Input data |
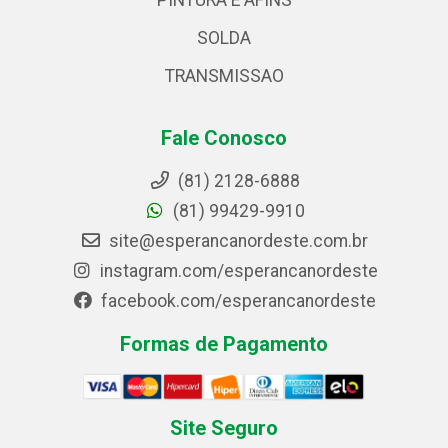
PINTURA E AFINS
SOLDA
TRANSMISSAO
Fale Conosco
(81) 2128-6888
(81) 99429-9910
site@esperancanordeste.com.br
instagram.com/esperancanordeste
facebook.com/esperancanordeste
Formas de Pagamento
Site Seguro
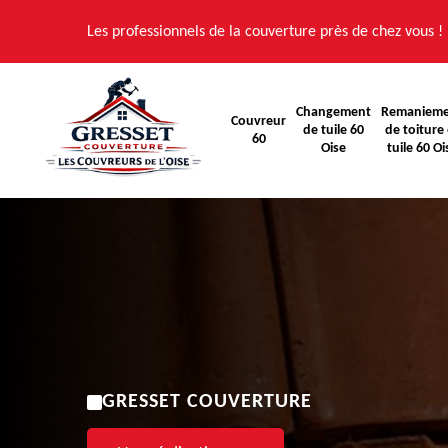
Les professionnels de la couverture près de chez vous !
Changement
Remaniem
Couvreur
de tuile 60
de toiture 
60
Oise
tuile 60 Oi
GRESSET COUVERTURE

What is expected |
Quote the data above word for word, from its beginning through the line that contains "Site Seguro". Leave the pictures out of your answer.

Your response |
PINTURA E AFINS
SOLDA
TRANSMISSAO
Fale Conosco
(81) 2128-6888
(81) 99429-9910
site@esperancanordeste.com.br
instagram.com/esperancanordeste
facebook.com/esperancanordeste
Formas de Pagamento
Site Seguro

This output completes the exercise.